# PROVIDED DATA start
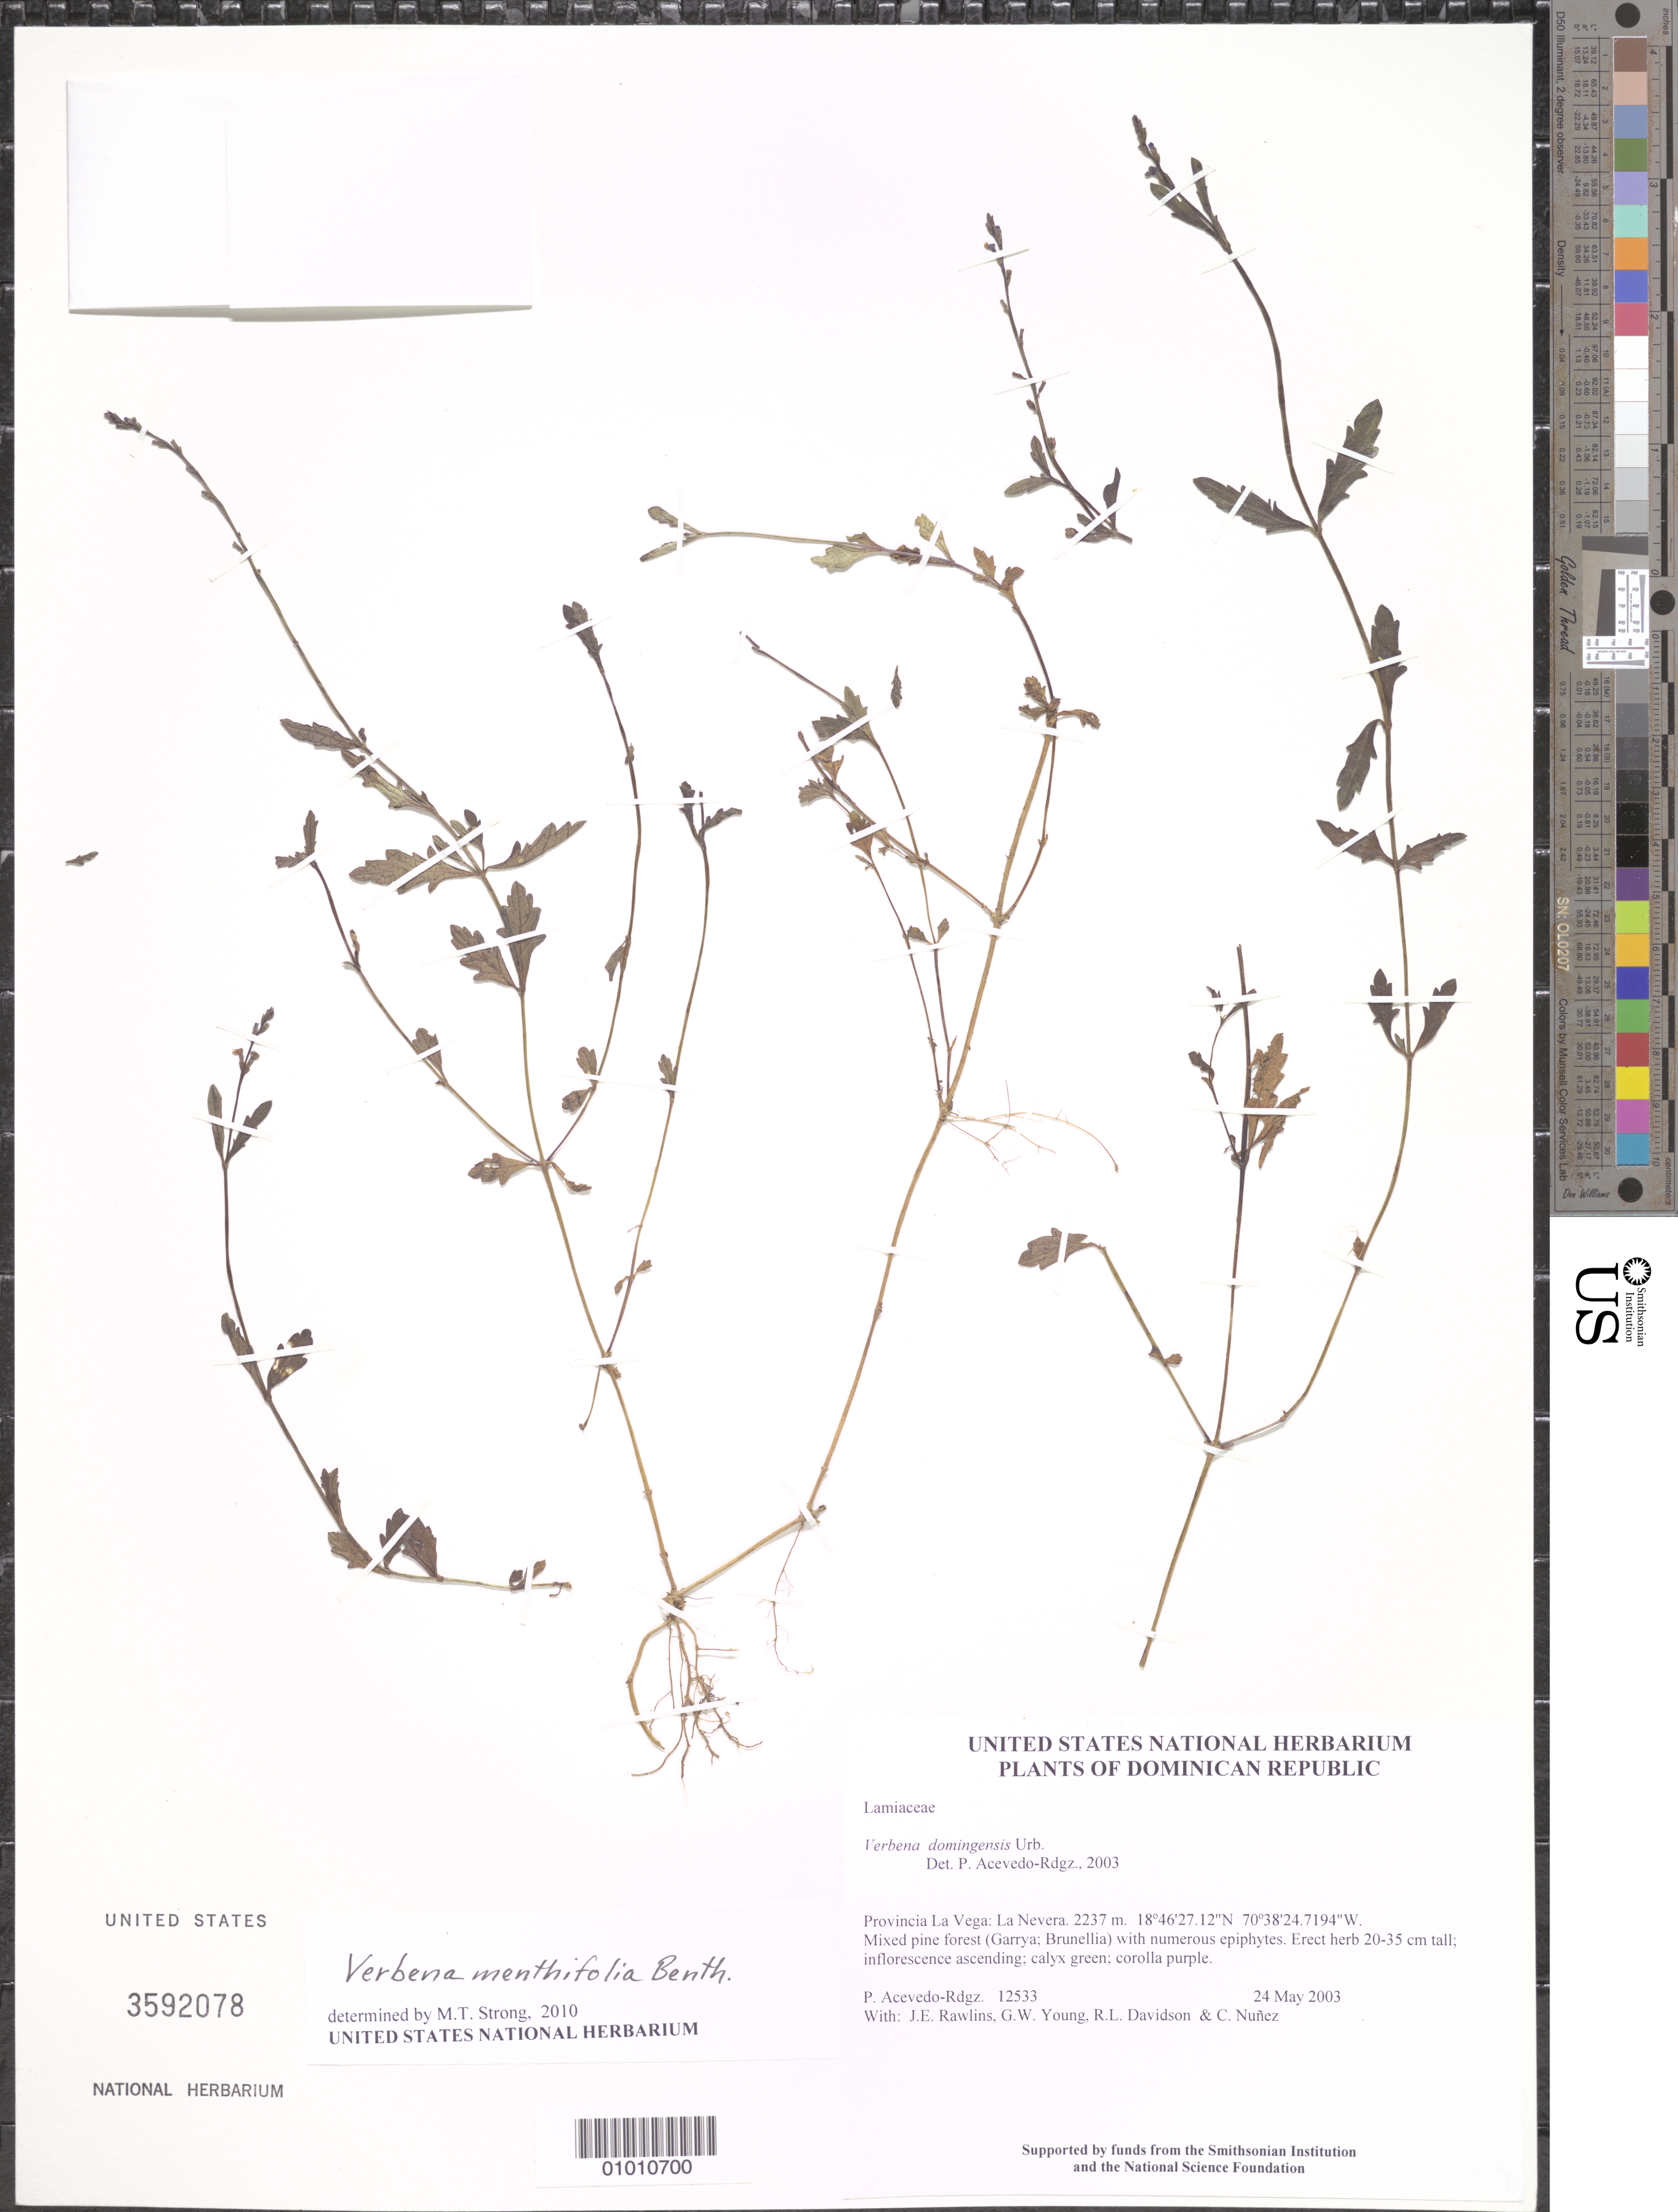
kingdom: Plantae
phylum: Tracheophyta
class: Magnoliopsida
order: Lamiales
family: Verbenaceae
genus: Verbena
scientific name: Verbena menthifolia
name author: Benth.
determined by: Strong, M. T., (US), Smithsonian Institution - National Museum of Natural History (UNITED STATES)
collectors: P. Acevedo-Rodr., J. Rawlins, G. Young, R. Davidson & C. Nunez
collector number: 12533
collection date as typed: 24 May 2003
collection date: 2003-05-24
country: Dominican Republic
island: Hispaniola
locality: Provincia La Vega: La Nevera.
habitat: Mixed pine forest (Garrya; Brunellia) with numerous epiphytes.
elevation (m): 2237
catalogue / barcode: US 3592078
# PROVIDED DATA end
#### WORK REQUIRED
Reproduce word for word the lines from the one with "country: Dominican Republic" up to and including the last line of the records.

#### FINAL ANSWER
country: Dominican Republic
island: Hispaniola
locality: Provincia La Vega: La Nevera.
habitat: Mixed pine forest (Garrya; Brunellia) with numerous epiphytes.
elevation (m): 2237
catalogue / barcode: US 3592078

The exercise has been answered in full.